Each object can be addressed by a unique URL.
storage in a bucket does not need to be pre-allocated.

Amazon S3 Operations

native interface and higher level interfaces

native interface
- Bucket: Create, delete, list keys in a bucket
- Object: Write, Read, delete an object
higher level interfaces
- AWS Software Development Kits (SDKs)
- AWS Command line interface (CLI)
- AWS Management Console

Amazon S3 Data Consistency

Amazon S3 is an eventually consistent system, changes in data may take some time to propagate to replicated locations.

Amazon S3 provides read-after-write consistency for PUTs to new objects (new key) but eventual consistency for GETs and DELETEs of existing objects (existing key), so it may return stale data Updates to a single key are atomic, you get the new or old data, but never a mix.

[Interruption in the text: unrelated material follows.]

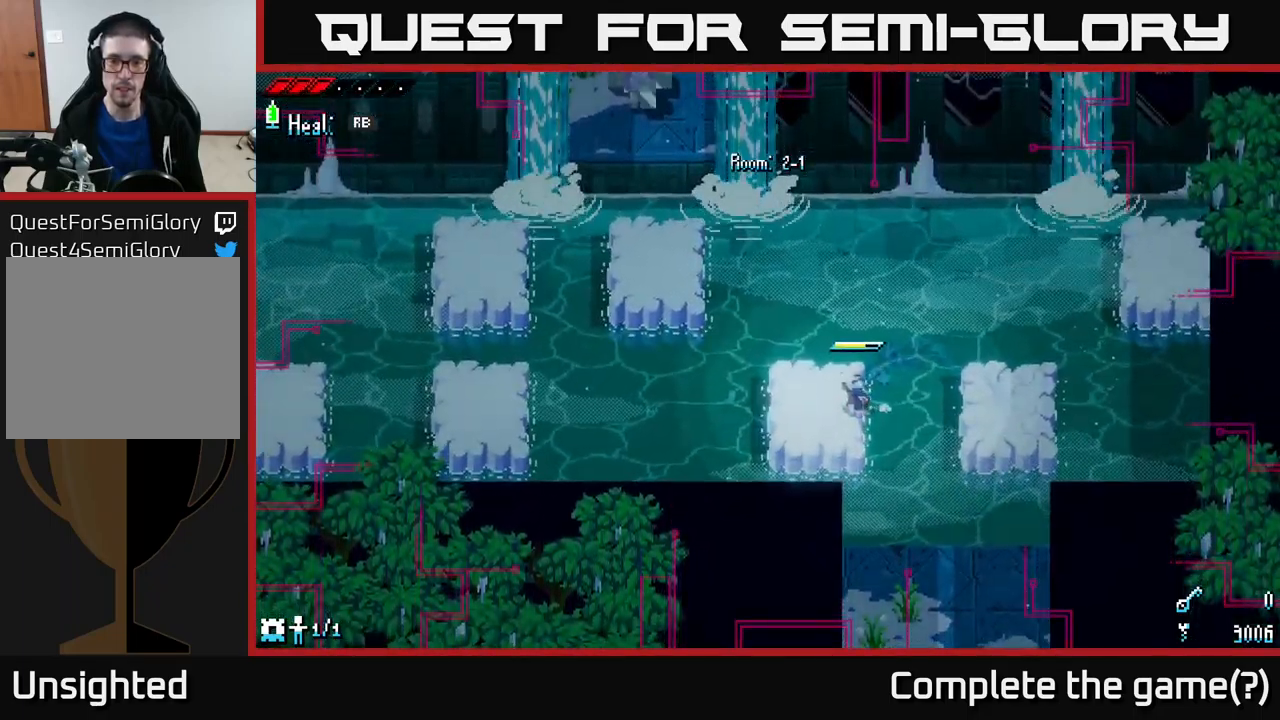
{"buttons": ["A"], "left_stick": "up-left", "right_stick": "center", "events": [[384, "A", "down"]]}
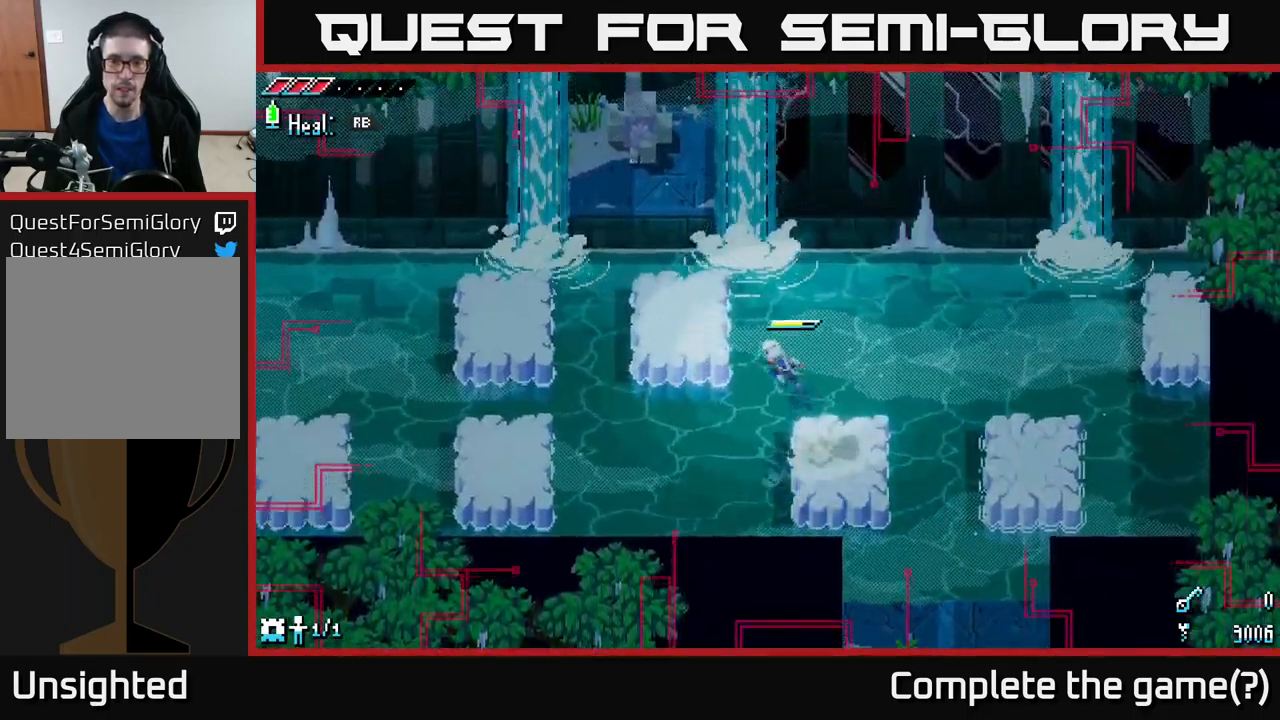
{"buttons": [], "left_stick": "center", "right_stick": "center", "events": [[50, "A", "up"], [234, "left_stick", "up"], [467, "left_stick", "center"]]}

Amazon S3 Object Versioning

Versioning is a feature allowing multiple versions of an object to exist in an S3 bucket. Versioning needs to be enabled at a bucket level, meaning every object is given an object ID. When objects are deleted, a version ID is added rather than actually deleting the object.

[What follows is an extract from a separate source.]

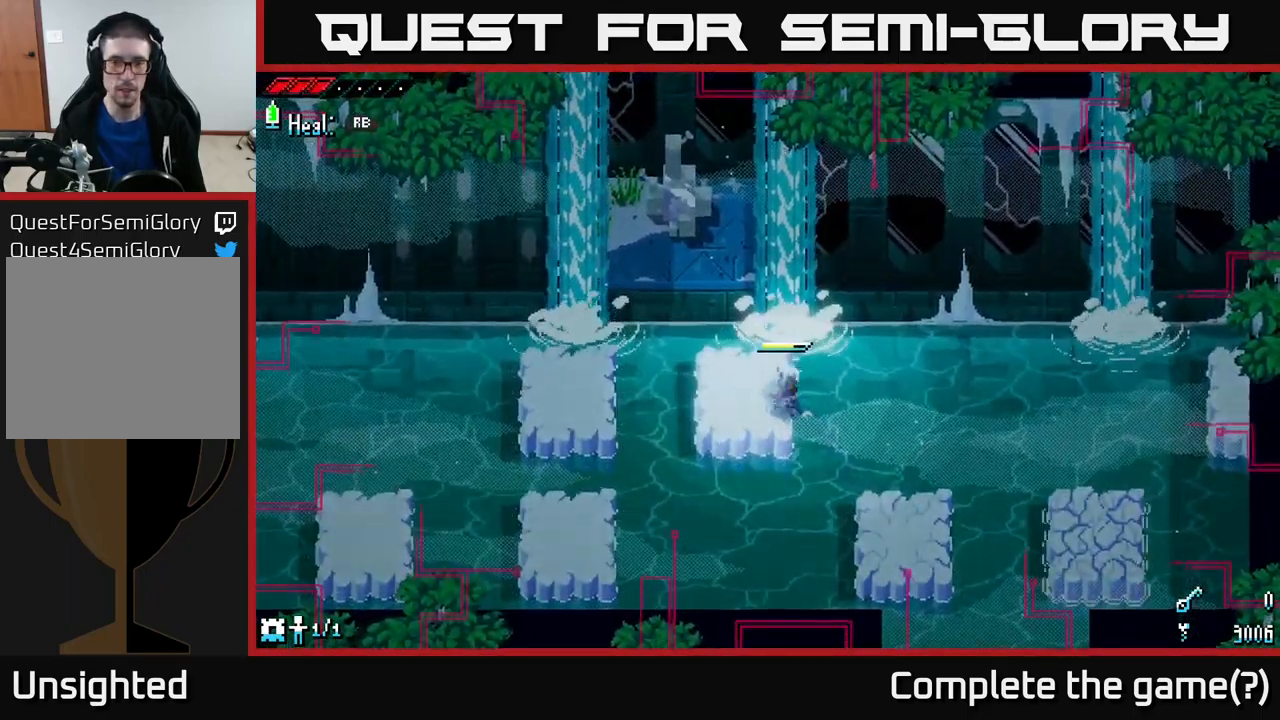
{"buttons": [], "left_stick": "center", "right_stick": "center", "events": [[200, "left_stick", "up-left"], [367, "left_stick", "center"]]}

Once Versioning is enalbed on an S3 bucket, any operations that would otherwise modify objects generate new versions of that original object. Once a bucket is version-enabled, it can never be fully switched off - only suspended.

With versioning enabed, an AWS account is billed for all versions of all objects. Object deletions by default don’t delete an object - instead, a delete marker is added to indicate the object can be accessed using the object name and a version ID. Specific version can be deleted.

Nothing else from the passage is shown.